The woman exhaled, slowly, quietly, and begged through her snot covered mouth: ‘Please don’t kill me.’

 

Tuesday morning

Coupland knew his day was about to get a whole lot worse long before it actually did. Amy had got up early so she could make a point of blanking him in the kitchen. She flounced around in an oversized t-shirt, slamming her coffee mug onto the counter while she waited for the kettle to boil, using the last of the milk to spite him. Lynn, back on days, hadn’t bothered to get up yet, even though her breathing told him she was wide awake. ‘If you stay on that fence much longer you’ll get splinters in your bum,’ he whispered as bent to kiss her, though he didn’t blame her waiting until the coast was clear before venturing downstairs. ‘He’s a passing phase, Kev,’ she sighed, ‘don’t rise to the bait and he’ll be gone soon enough.’

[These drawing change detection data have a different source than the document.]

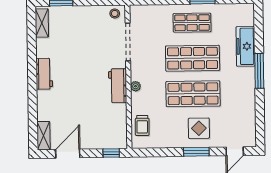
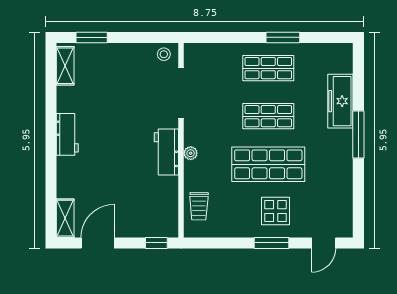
shop shelf: (193, 58) -> (268, 116), width x0.70, depth x0.74

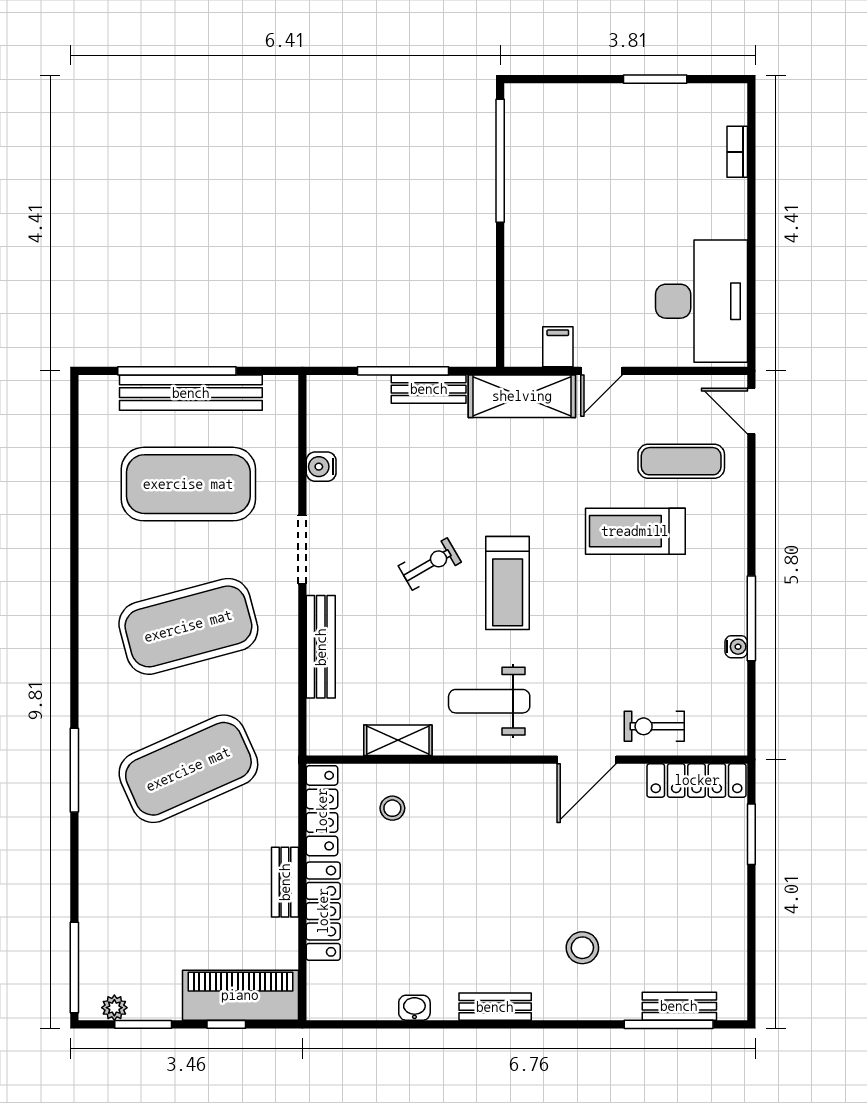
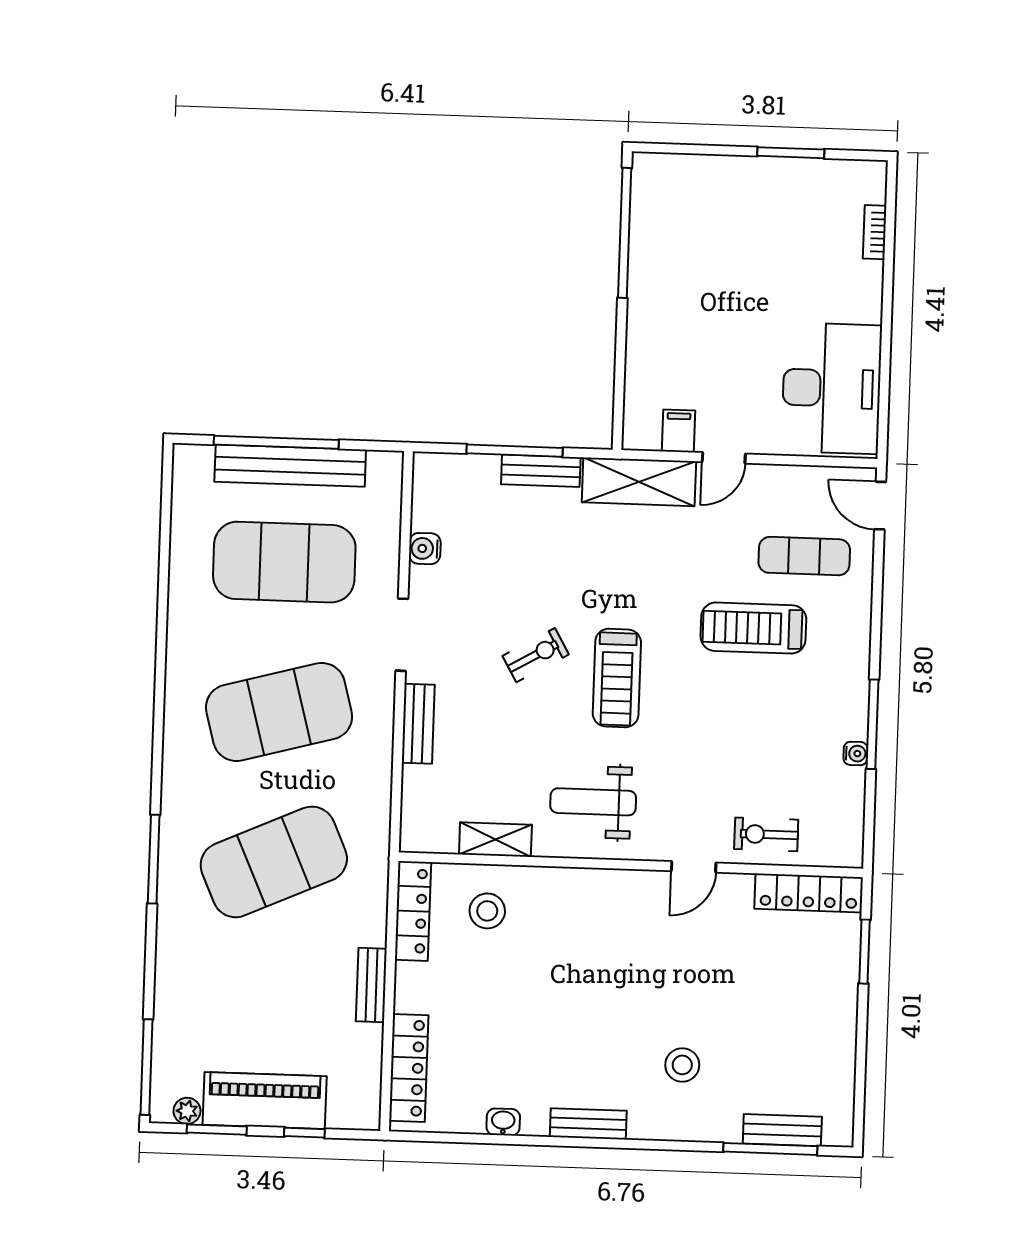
bench: (321, 647) -> (418, 724), width x0.73
door: (587, 760) -> (694, 867), width x0.73
stool: (392, 808) -> (487, 911), width x1.37, depth x1.37
locker: (323, 911) -> (409, 1068), moved
piano: (240, 995) -> (265, 1100), moved

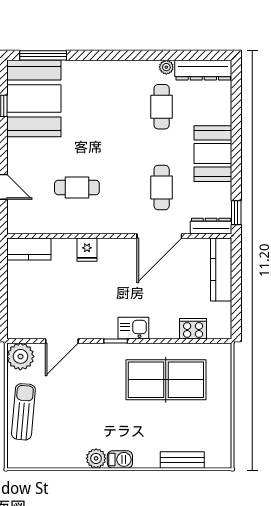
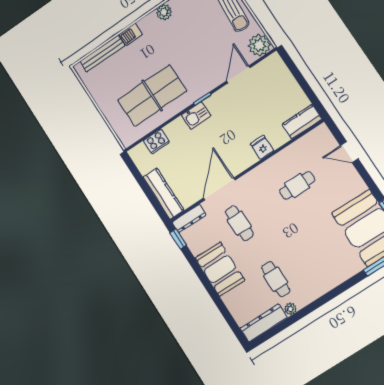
barbecue: (120, 459) -> (131, 34), moved
bench: (182, 460) -> (102, 54), width x1.36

‘That’s what they said about Hitler,’ Coupland grumbled, ‘look how that turned out.’ At least Lynn was speaking to him, unlike Amy, who preferred shouting.

‘HOW COULD YOU, DAD?’ She called after him when she failed to get the response she was expecting. Coupland turned, his heart flipping over as it always did at the sight of her. ‘How could I what, love?’ he sighed, ‘Worry about you? Care for you? Want what’s bloody best for you?’ He held her gaze.

‘How could you betray my trust?’ she said quietly, ‘You promised you’d leave him alone.’

‘I don’t think I actually promised that,’ he reasoned lamely, ‘And by leave alone, I meant not try to strangle him,’ the words died in his throat because instead of raising a smile she just scowled.